##### Exercise materials

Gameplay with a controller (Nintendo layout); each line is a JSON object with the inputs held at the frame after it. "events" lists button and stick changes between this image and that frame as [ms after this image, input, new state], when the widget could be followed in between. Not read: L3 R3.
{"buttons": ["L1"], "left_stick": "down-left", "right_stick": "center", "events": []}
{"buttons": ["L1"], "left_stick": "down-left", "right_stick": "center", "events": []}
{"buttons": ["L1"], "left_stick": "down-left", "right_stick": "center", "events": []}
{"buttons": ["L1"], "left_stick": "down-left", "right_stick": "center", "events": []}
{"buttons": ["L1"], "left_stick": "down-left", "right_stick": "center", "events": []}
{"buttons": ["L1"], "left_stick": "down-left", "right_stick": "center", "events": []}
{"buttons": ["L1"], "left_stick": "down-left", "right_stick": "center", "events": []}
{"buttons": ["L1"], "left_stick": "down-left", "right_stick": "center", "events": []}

##########

Work order:
The listing above has to be written out again in full, exactly as shown.

Solved exercise:
Gameplay with a controller (Nintendo layout); each line is a JSON object with the inputs held at the frame after it. "events" lists button and stick changes between this image and that frame as [ms after this image, input, new state], when the widget could be followed in between. Not read: L3 R3.
{"buttons": ["L1"], "left_stick": "down-left", "right_stick": "center", "events": []}
{"buttons": ["L1"], "left_stick": "down-left", "right_stick": "center", "events": []}
{"buttons": ["L1"], "left_stick": "down-left", "right_stick": "center", "events": []}
{"buttons": ["L1"], "left_stick": "down-left", "right_stick": "center", "events": []}
{"buttons": ["L1"], "left_stick": "down-left", "right_stick": "center", "events": []}
{"buttons": ["L1"], "left_stick": "down-left", "right_stick": "center", "events": []}
{"buttons": ["L1"], "left_stick": "down-left", "right_stick": "center", "events": []}
{"buttons": ["L1"], "left_stick": "down-left", "right_stick": "center", "events": []}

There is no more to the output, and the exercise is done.